Design of thymidylate synthase inhibitors using protein crystal structures: The synthesis and biological evaluation of a novel class of 5- substituted quinazolinones
Webber,Bleckman,Attard,Deal,Kathardekar,Welsh,Webber,Janson,Matthews,Smith,Freer,Jordan,Bacquet,Howland,Booth,Ward,Hermann,White,Morse,et al.

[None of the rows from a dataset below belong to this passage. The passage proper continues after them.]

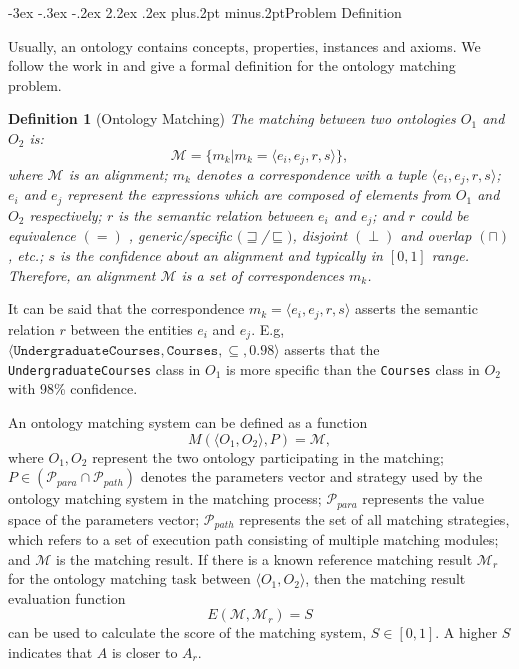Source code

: \documentclass[twoside]{article}
\makeatletter
\def\section{\@startsection{section}{1}{\z@}%
 {-3ex \@plus -.3ex \@minus -.2ex}%
 {2.2ex \@plus.2ex}%
{\normalfont\normalsize\protect\baselineskip=14.5pt plus.2pt minus.2pt\bfseries}}
\makeatother
\begin{document}
\section{Problem Definition}

Usually, an ontology contains concepts, properties, instances and axioms.
We follow the work in \cite{Shvaiko2012, Euzenat2013} and give a formal definition for the ontology matching problem.


{\bf Definition 1} (Ontology Matching)
{\it
The matching between two ontologies $O_{1}$ and $O_{2}$ is:
$$\mathcal {M} =\{m_{k}|m_{k}=\langle e_{i},e_{j},r,s \rangle\},$$
where $\mathcal {M}$ is an alignment;
$m_{k}$ denotes a correspondence with a tuple $\langle e_{i},e_{j},r,s\rangle$;
$e_{i}$ and $e_{j}$ represent the expressions which are composed of elements from $O_{1}$ and $O_{2}$ respectively;
$r$ is the semantic relation between  $e_{i}$ and $e_{j}$;
and $r$ could be equivalence $(=)$ , generic/specific $(\sqsupseteq$/$\sqsubseteq)$, disjoint $(\perp)$ and overlap $(\sqcap)$, etc.;
$s$ is the confidence about an alignment and typically in $[0,1]$ range.
Therefore, an alignment $\mathcal {M}$ is a set of correspondences $m_{k}$.
}

It can be said that the correspondence $ m_{k}\!\!\!\!\!\!\!\!=\langle e_{i},e_{j},r,s\rangle$ asserts the semantic relation $ r $ between the entities $ {e_i} $ and $ {e_j} $.
E.g, $ \langle \texttt {UndergraduateCourses}, \texttt {Courses}, \subseteq , 0.98 \rangle $ asserts that the \texttt {UndergraduateCourses} class in $ {O_ {1}} $ is more specific than the \texttt {Courses} class in $ {O_ {2}} $ with 98\% confidence.

An ontology matching system can be defined as a function
$$ M (\langle O_1, O_2\rangle , P) = \mathcal {M}, $$
where $ O_1, O_2 $ represent the two ontology participating in the matching;
$ P \in (\mathcal{P}_{para} \cap \mathcal {P}_{path}) $ denotes the parameters vector and strategy used by the ontology matching system in the matching process;
$ \mathcal{P}_{para} $ represents the value space of the parameters vector;
$\mathcal{P}_{path}$ represents the set of all matching strategies, which refers to a set of execution path consisting of multiple matching modules;
and $ \mathcal {M} $ is the matching result.
If there is a known reference matching result $ \mathcal {M}_r $ for the ontology matching task between $ \langle O_1, O_2\rangle $,
then the matching result evaluation function
$$ E (\mathcal {M}, \mathcal {M}_r) = S $$
can be used to calculate the score of the matching system, $ S \in [0,1] $. A higher $S$ indicates that $ A $ is closer to $ A_r $.
\end{document}
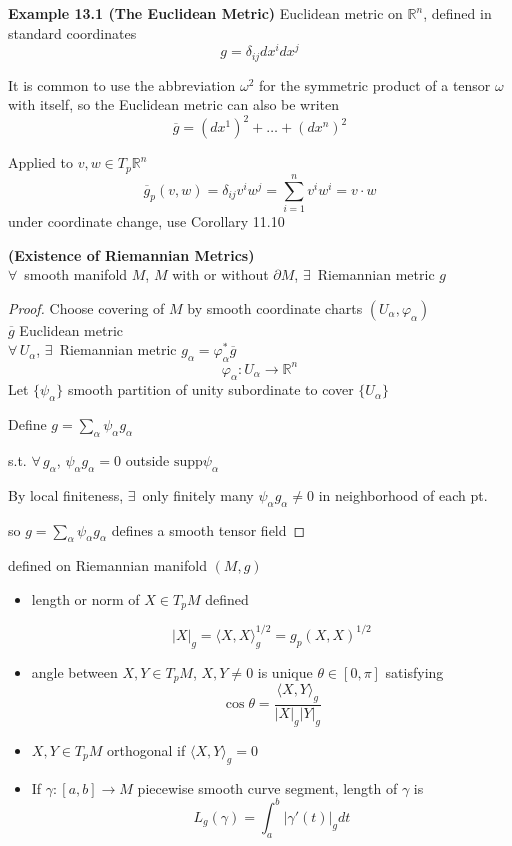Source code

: \textbf{Example 13.1 (The Euclidean Metric)}  Euclidean metric on $\mathbb{R}^n$, defined in standard coordinates
\[
g = \delta_{ij} dx^i dx^j
\]

It is common to use the abbreviation $\omega^2$ for the symmetric product of a tensor $\omega$ with itself, so the Euclidean metric can also be writen 
\[
\overline{g} = (dx^1)^2 + \dots + (dx^n)^2 
\]

Applied to $v,w \in T_p\mathbb{R}^n$ 
\[
\overline{g}_p(v,w) = \delta_{ij} v^i w^j = \sum_{i=1}^n v^i w^i = v\cdot w
\]
under coordinate change, use Corollary 11.10

\begin{proposition}[13.3] \textbf{(Existence of Riemannian Metrics)} \\
                          $\forall \, $ smooth manifold $M$, $M$ with or without $\partial M$, $\exists \, $ Riemannian metric $g$
\end{proposition}

\begin{proof}
Choose covering of $M$ by smooth coordinate charts $(U_{\alpha}, \varphi_{\alpha})$ \\
$\overline{g}$ Euclidean metric \\
$\forall \, U_{\alpha}$, $\exists \, $ Riemannian metric $g_{\alpha} = \varphi_{\alpha}^* \overline{g}$ 
\[
\varphi_{\alpha} : U_{\alpha} \to \mathbb{R}^n
\]
Let $\lbrace \psi_{\alpha} \rbrace$ smooth partition of unity subordinate to cover $\lbrace U_{\alpha} \rbrace$

Define $g= \sum_{\alpha} \psi_{\alpha} g_{\alpha}$

s.t. $\forall \, g_{\alpha}$, $\psi_{\alpha} g_{\alpha} = 0$ outside $\text{supp}{\psi_{\alpha}}$

By local finiteness, $\exists \, $ only finitely many $\psi_{\alpha} g_{\alpha} \neq 0$ in neighborhood of each pt. 

so $g= \sum_{\alpha} \psi_{\alpha} g_{\alpha}$ defines a smooth tensor field


\end{proof}


defined on Riemannian manifold $(M,g)$

\begin{itemize}
  \item length or norm of $X \in T_pM$ defined

\[
|X|_g = \langle X, X \rangle_g^{1/2} = g_p(X,X)^{1/2}
\]
\item angle between $X,Y \in T_pM$, $X,Y \neq 0$ is unique $\theta \in [0,\pi]$ satisfying 
\[
\cos{\theta} = \frac{ \langle X,Y \rangle_g }{ |X|_g |Y|_g}
\]
\item $X,Y \in T_pM$ orthogonal if $\langle X,Y\rangle_g = 0$
\item If $\gamma:[a,b] \to M$ piecewise smooth curve segment, length of $\gamma$ is 
\[
L_g(\gamma) = \int_a^b |\gamma'(t)|_g dt
\]
\end{itemize}

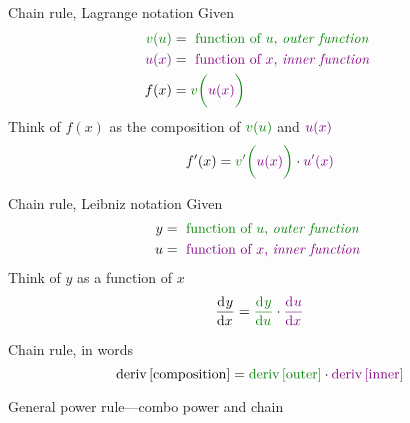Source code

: 
\begin{FormulaBox}{Chain rule, Lagrange notation}
 Given
 \begin{equation*}
  \begin{split}
    \OuterStyle{v(u)} &= \text{ \OuterStyle{function of $u$, \emph{outer function}} }
    \\
    \InnerStyle{u(x)} &= \text{ \InnerStyle{function of $x$, \emph{inner function}} }
    \\
    f(x) &= \OuterStyle{v\bigg(\InnerStyle{u(x)}\bigg)}
    \\
  \end{split}
 \end{equation*}
 Think of $f(x)$ as the composition of $\OuterStyle{v(u)}$ and $\InnerStyle{u(x)}$
 \begin{equation*}
  f'(x) = \OuterStyle{v'\bigg(\InnerStyle{u(x)}\bigg)}
  \cdot
  \InnerStyle{u'(x)}
 \end{equation*}
\end{FormulaBox}

\begin{FormulaBox}{Chain rule, Leibniz notation}
 Given
 \begin{equation*}
  \begin{split}
    y &= \text{ \OuterStyle{function of $u$, \emph{outer function}} }
    \\
    u &= \text{ \InnerStyle{function of $x$, \emph{inner function}} }
    \\
  \end{split}
 \end{equation*}
 Think of $y$ as a function of $x$
 \begin{equation*}
  \Deriv{y}{x} =
  \OuterStyle{\Deriv{y}{u}}
  \cdot
  \InnerStyle{\Deriv{u}{x}}
 \end{equation*}
\end{FormulaBox}

\begin{FormulaBox}{Chain rule, in words}
 \begin{equation*}
  \DerivWord{\Word{composition}}
  =
  \OuterStyle{\DerivWord{\Word{outer}}}\cdot\InnerStyle{\DerivWord{\Word{inner}}}
 \end{equation*}
\end{FormulaBox}

\begin{FormulaBox}{General power rule---combo power and chain}
\end{FormulaBox}

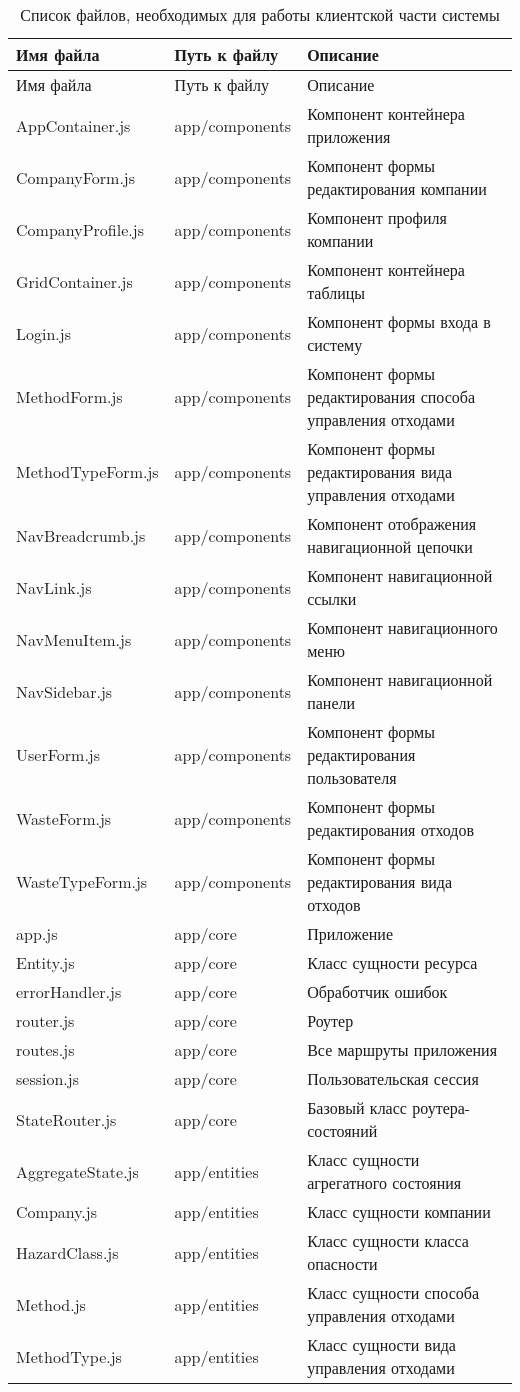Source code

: \documentclass[a4paper]{G2-105}
\begin{document}
\begin{longtable}[l]{|p{4cm}|p{5cm}|p{5.7cm}|}
\caption{Список файлов, необходимых для работы клиентской части системы}
\label{tab:source_files_client}\tabularnewline
\hline
Имя файла & Путь к файлу & Описание \tabularnewline
\endfirsthead
\hline
Имя файла & Путь к файлу & Описание \tabularnewline
\endhead
\hline
AppContainer.js & app/components & Компонент контейнера приложения \tabularnewline
\hline
CompanyForm.js & app/components & Компонент формы редактирования компании \tabularnewline
\hline
CompanyProfile.js & app/components & Компонент профиля компании \tabularnewline
\hline
GridContainer.js & app/components & Компонент контейнера таблицы \tabularnewline
\hline
Login.js & app/components & Компонент формы входа в систему \tabularnewline
\hline
MethodForm.js & app/components & Компонент формы редактирования способа управления отходами \tabularnewline
\hline
MethodTypeForm.js & app/components & Компонент формы редактирования вида управления отходами \tabularnewline
\hline
NavBreadcrumb.js & app/components & Компонент отображения навигационной цепочки \tabularnewline
\hline
NavLink.js & app/components & Компонент навигационной ссылки \tabularnewline
\hline
NavMenuItem.js & app/components & Компонент навигационного меню \tabularnewline
\hline
NavSidebar.js & app/components & Компонент навигационной панели \tabularnewline
\hline
UserForm.js & app/components & Компонент формы редактирования пользователя \tabularnewline
\hline
WasteForm.js & app/components & Компонент формы редактирования отходов \tabularnewline
\hline
WasteTypeForm.js & app/components & Компонент формы редактирования вида отходов \tabularnewline
\hline
app.js & app/core & Приложение \tabularnewline
\hline
Entity.js & app/core & Класс сущности ресурса \tabularnewline
\hline
errorHandler.js & app/core & Обработчик ошибок \tabularnewline
\hline
router.js & app/core & Роутер \tabularnewline
\hline
routes.js & app/core & Все маршруты приложения \tabularnewline
\hline
session.js & app/core & Пользовательская сессия \tabularnewline
\hline
StateRouter.js & app/core & Базовый класс роутера-состояний \tabularnewline
\hline
AggregateState.js & app/entities & Класс сущности агрегатного состояния \tabularnewline
\hline
Company.js & app/entities & Класс сущности компании \tabularnewline
\hline
HazardClass.js & app/entities & Класс сущности класса опасности \tabularnewline
\hline
Method.js & app/entities & Класс сущности способа управления отходами \tabularnewline
\hline
MethodType.js & app/entities & Класс сущности вида управления отходами \tabularnewline
\hline

\end{longtable}
\end{document}
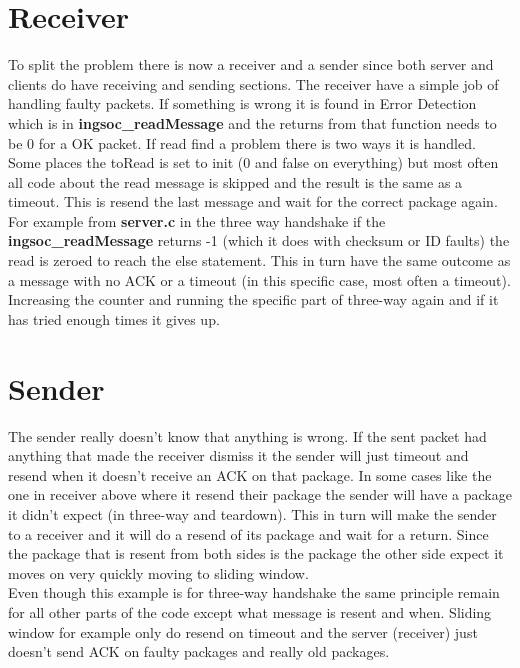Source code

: \section{Receiver}\label{sec:receiver}
To split the problem there is now a receiver and a sender since both server and clients do have receiving and sending sections.
The receiver have a simple job of handling faulty packets. If something is wrong it is found in Error Detection which is in \textbf{ingsoc\_readMessage} and the returns from that function needs to be 0 for a OK packet. If read find a problem there is two ways it is handled. Some places the toRead is set to init (0 and false on everything) but most often all code about the read message is skipped and the result is the same as a timeout. This is resend the last message and wait for the correct package again.\\
For example from \textbf{server.c} in the three way handshake if the \textbf{ingsoc\_readMessage} returns -1 (which it does with checksum or ID faults) the read is zeroed to reach the else statement. This in turn have the same outcome as a message with no ACK or a timeout (in this specific case, most often a timeout). Increasing the counter and running the specific part of three-way again and if it has tried enough times it gives up.


\section{Sender}\label{sec:sender}
The sender really doesn't know that anything is wrong. If the sent packet had anything that made the receiver dismiss it the sender will just timeout and resend when it doesn't receive an ACK on that package. In some cases like the one in receiver above where it resend their package the sender will have a package it didn't expect (in three-way and teardown). This in turn will make the sender to a receiver and it will do a resend of its package and wait for a return. Since the package that is resent from both sides is the package the other side expect it moves on very quickly moving to sliding window.\\
Even though this example is for three-way handshake the same principle remain for all other parts of the code except what message is resent and when. Sliding window for example only do resend on timeout and the server (receiver) just doesn't send ACK on faulty packages and really old packages. 

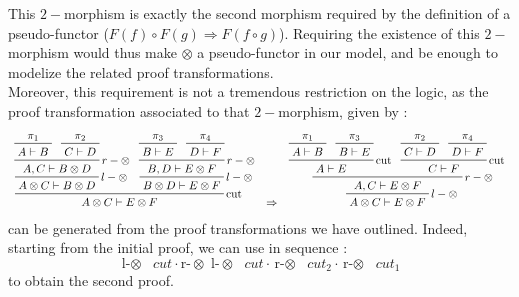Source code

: \documentclass[a4paper, 12pt, twoside,openright]{report}
\begin{document}
This $2-$morphism is exactly the second morphism required by the definition of a pseudo-functor ($F(f) \circ F(g) \Rightarrow F(f \circ g)$). Requiring the existence of this $2-$morphism would thus make $\otimes$ a pseudo-functor in our model, and be enough to modelize the related proof transformations. \\ Moreover, this requirement is not a tremendous restriction on the logic, as the proof transformation associated to that $2-$morphism, given by : 
$$ \begin{array}{ccc}
 \prftree[r]{cut}
	{
		\prftree[r]{$l-\otimes$}
		{
			\prftree[r]{$r-\otimes$}
			{\prftree{\pi_1}{A\vdash B}}
			{\prftree{\pi_2}{C\vdash D}}
			{A , C \vdash B \otimes D}
		}
		{A \otimes C \vdash B \otimes D}
	}
	{
		\prftree[r]{$l-\otimes$}
		{
			\prftree[r]{$r-\otimes$}
			{\prftree{\pi_3}{B\vdash E}}
			{\prftree{\pi_4}{D\vdash F}}
			{B , D \vdash E \otimes F}
		}
		{B \otimes D \vdash E \otimes F}
	}
	{A \otimes C \vdash E \otimes F}
&
\Rightarrow
&
\prftree[r]{$l-\otimes$}
	{
		\prftree[r]{$r-\otimes$}
			{
				\prftree[r]{cut}
					{\prftree{\pi_1}{A\vdash B}}
					{\prftree{\pi_3}{B\vdash E}}
					{A \vdash E}
			}
			{
				\prftree[r]{cut}
					{\prftree{\pi_2}{C\vdash D}}
					{\prftree{\pi_4}{D\vdash F}}
					{C \vdash F}
			}
			{A , C \vdash E \otimes F}
	}
	{A \otimes C \vdash E \otimes F}
\end{array}
$$
can be generated from the proof transformations we have outlined. Indeed, starting from the initial proof, we can use in sequence : $$\text{l-$\otimes$ } cut
 \cdot \text{r-$\otimes$ l-$\otimes$ } cut  \cdot \text{r-$\otimes$ } cut_2 \cdot \text{r-$\otimes$ } cut_1$$ to obtain the second proof. \\
\end{document}
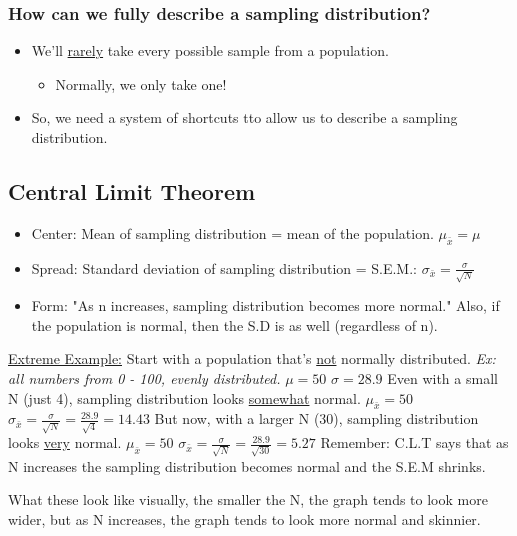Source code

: \documentclass[11pt]{report}
\begin{document}
\subsubsection{How can we fully describe a sampling distribution?} 
\begin{itemize}
    \item We'll \underline{rarely} take every possible sample from a population. 
    \begin{itemize}
        \item Normally, we only take one!
    \end{itemize}
    \item So, we need a system of shortcuts tto allow us to describe a sampling distribution. 
\end{itemize}

\subsection{Central Limit Theorem}
\begin{itemize}
    \item Center: Mean of sampling distribution = mean of the population. $\mu_{\bar{x}} = \mu$
    \item Spread: Standard deviation of sampling distribution = S.E.M.: $\sigma_{\bar{x}} = \frac{\sigma}{\sqrt{N}}$
    \item Form: "As n increases, sampling distribution becomes more normal." Also, if the population is normal, then the S.D is as well (regardless of n).
\end{itemize}

{
    \underline{Extreme Example:} Start with a population that's \underline{not} normally distributed. \textit{Ex: all numbers from 0 - 100, evenly distributed.} \newline 
    $\mu = 50$ \newline
    $\sigma = 28.9$ \newline
    Even with a small N (just 4), sampling distribution looks \underline{somewhat} normal. \newline
    $\mu_{\bar{x}} = 50$ \newline
    $\sigma_{\bar{x}} = \frac{\sigma}{\sqrt{N}} = \frac{28.9}{\sqrt{4}} = 14.43$ \newline
    But now, with a larger N (30), sampling distribution looks \underline{very} normal. \newline
    $\mu_{\bar{x}} = 50$ \newline
    $\sigma_{\bar{x}} = \frac{\sigma}{\sqrt{N}} = \frac{28.9}{\sqrt{30}} = 5.27$ \newline
    Remember: C.L.T says that as N increases the sampling distribution becomes normal and the S.E.M shrinks. \newline\newline

    What these look like visually, the smaller the N, the graph tends to look more wider, but as N increases, the graph tends to look more normal and skinnier.
}
\end{document}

, p. 733 - 746 (2007/10/02)
The design, synthesis, and biological evaluation of a new class of inhibitors of thymidylate synthase (TS) is described. The molecular design was carried out by a repetitive crystallographic analysis of protein-ligand structures. At the onset of this project, we focused on the folate cofactor binding site of a high-resolution ternary crystal complex of Escherichia coli TS, 5'-fluorodeoxyuridylate (5-FdUMP) and a classical glutamate-containing folic acid analog. A preliminary ternary crystal structure of a novel compound was successfully solved. Upon analysis of this initial complex, further structural elaborations were made, and a series of active 5- (arylthio)quinazolinones was developed. The synthetic strategy was based on the displacement of a halogen at the 5-position of a quinazolinone by various arylthioanions. The compounds were tested for inhibition of purified E. coli and/or human TS, and were assayed for cytotoxicity against three tumor cell lines in vitro. Significant thymidine protection effects were observed with several of the inhibitors, indicating that TS was the intracellular locus of activity.